In the biomedical domain, there is much freely available annotation for bioscience terms (genes, proteins), less for medical terms (diseases, medications, symptoms, etc) in medical research papers, and even less for medical terms in clinical texts such as patient history reports. Due to data availability, this paper will train exclusively on medical terms in medical research papers. However, it will then explore augmenting the training set with unlabeled data either from similar research paper samples or from unlabeled data from medical records. Thus, I will also explore cross-domain semi-supervised learning. Though both data sources will mention diseases, the syntax and language features tend to be different, with clinical texts being much more informal and inconsistent. This presents a major challenge and may adversely affect performance, though it is not clear how badly.

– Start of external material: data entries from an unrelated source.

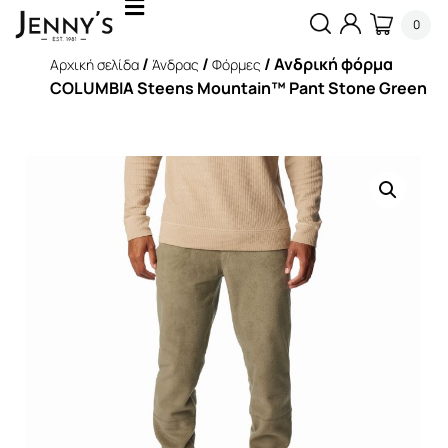
0
/
/
/ Ανδρική φόρμα
Αρχική σελίδα
Άνδρας
Φόρμες
COLUMBIA Steens Mountain™ Pant Stone Green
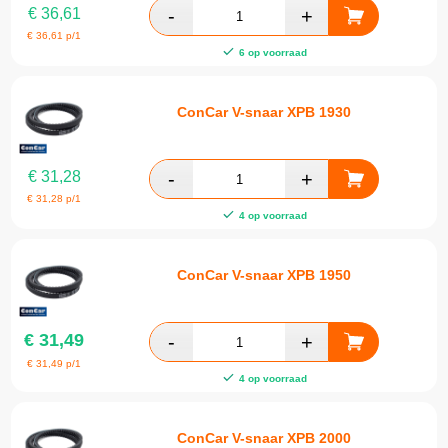
€
36,61
€
36,61
p/1
6 op voorraad
ConCar V-snaar XPB 1930
€
31,28
€
31,28
p/1
4 op voorraad
ConCar V-snaar XPB 1950
€
31,49
€
31,49
p/1
4 op voorraad
ConCar V-snaar XPB 2000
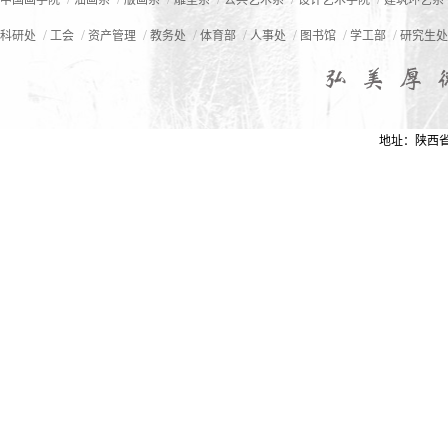
中国画学院
油画系
版画系
雕塑系
公共艺术系
设计艺术学院
建筑环艺系
/
/
/
/
/
/
/
/
科研处
工会
资产管理
教务处
体育部
人事处
图书馆
学工部
研究生处
地址：陕西省西安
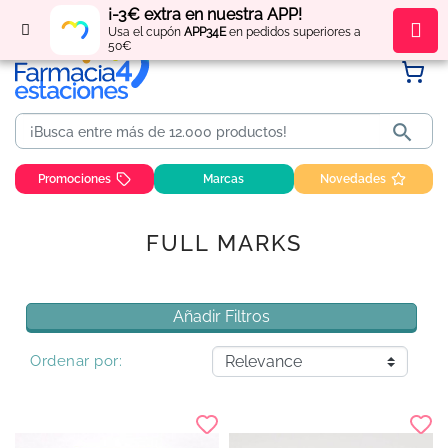
¡-3€ extra en nuestra APP!
Regístrate
y obtén
puntos
por tus compras
Usa el cupón
APP34E
en pedidos superiores a
50€

Promociones
Marcas
Novedades
FULL MARKS
Añadir Filtros
Ordenar por:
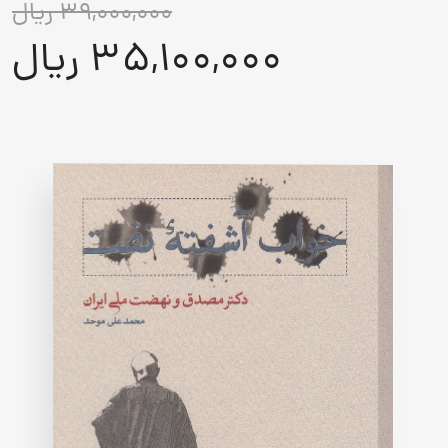
39,000,000 ریال
5.00
out
35,100,000 ریال
of
5
based
on
customer
rating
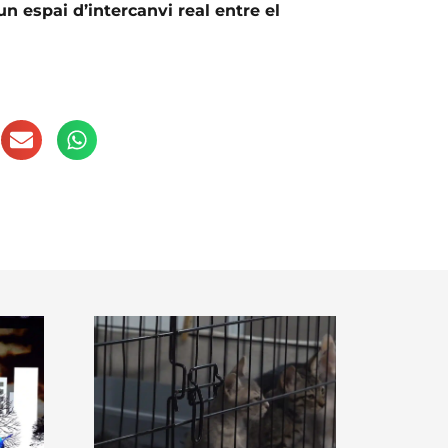
un espai d’intercanvi real entre el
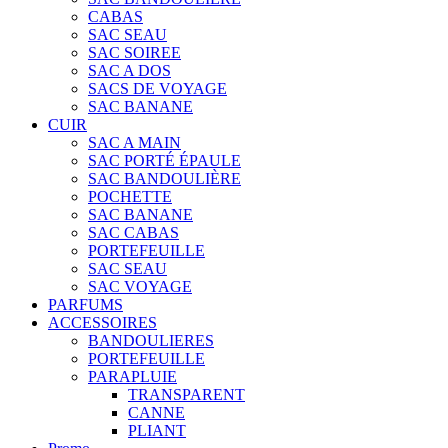
CABAS
SAC SEAU
SAC SOIREE
SAC A DOS
SACS DE VOYAGE
SAC BANANE
CUIR
SAC A MAIN
SAC PORTÉ ÉPAULE
SAC BANDOULIÈRE
POCHETTE
SAC BANANE
SAC CABAS
PORTEFEUILLE
SAC SEAU
SAC VOYAGE
PARFUMS
ACCESSOIRES
BANDOULIERES
PORTEFEUILLE
PARAPLUIE
TRANSPARENT
CANNE
PLIANT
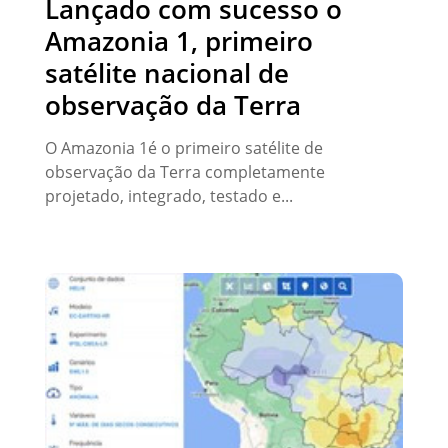
Lançado com sucesso o
Amazonia 1, primeiro
satélite nacional de
observação da Terra
O Amazonia 1é o primeiro satélite de
observação da Terra completamente
projetado, integrado, testado e...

The work could be useful to open up extra data sets for clinical NER applications and as an exploration of semi-supervised learning in a new domain.
The annotated medical research paper data comes from two sources, the Berkeley Biotext Project [1] and the recently released Arizona Disease Corpus [2]. The Berkeley data set contains 3500 samples with entities labeled for diseases and treatments, along with labeled relations. The Arizona set includes 2800 sentences labeled for disease mentions. Additional unannotated research reports may be pulled from MedLine/Pubmed. Unannotated clinical data comes from the 2007 Computational Medicine Center Challenge [3] and potentially also from the i2b2 NLP shared tasks [4]. Those clinical data sets were annotated but not in a way directly useful for NER as much as for classification tasks.
Semi-supervised learning will be explored using both generative models such as HMMs and conditional models such as CRFs and MEMMs. The generative models fit naturally into a semi-supervised task but not so well into modeling complex language features whereas conditional models are more difficult to extend away from strictly supervised learning. Methods have been explored by [5,6,7,8,9]. Evaluation will come from testing on held out data from the two labeled sets [1,2].
Team Members
James Dang
super powers: super sleepy
Sources
- [1] Rosario, B. and Hearst, M. Classifying semantic relations in bioscience text. Proceedings of the 42nd Annual Meeting of the Association for Computational Linguistics (ACL 2004), Barcelona, July 2004.
- [2] Leaman, R., Miller, C., and Gonzalez, G. Enabling recognition of diseases in biomedical text with machine learning: corpus and benchmark. Proceedings of the 3rd International Symposium on Languages in Biology and Medicine (2009), 82–89.
- [3] Pestian, J. et al. A Shared task involving multi-label classification of clinical free text. BioNLP 2007: Biological, translational, and clinical language processing, 97–104.
- [4] Uzuner, O., Goldstein, I., Luo, Y., and Kohane, I. Identifying patient smoking status from medical discharge records. J Am Med Inform Assoc. 2008; 15(1)15-24.
- [5] Jiao, F., Wang, S., Lee, C.H., Greiner, R., and Schuurmans, D. Semi-supervised conditional random fields for improved sequence segmentation and labeling. Proceedings of the 21st International Conference on Computational Linguistics. (2006) 209-216.
- [6] Chapelle, O., Scholkopf, B., and Zien, A. Semi-Supervised Learning. MIT Press, 2006.
- [7] Kuksa, P. and Qi, Y. Semi-supervised bio-named entity recognition with word-codebook learning. Proceedings of the Tenth SIAM International Conference on Data Mining (2010).
- [8] Liao, W. and Veeramachaneni, S. A simple semi-supervised algorithm for named entity recognition. Proceedings of the NAACL HLT Workshop on Semi-supervised Learning for Natural Language Processing (2009), pages 58–65.
- [9] Nadeau, D. Semi-supervised named entity recognition: learning to recognize 100 entity types with little supervision. Ph.D. thesis, University of Ottawa, November 2007.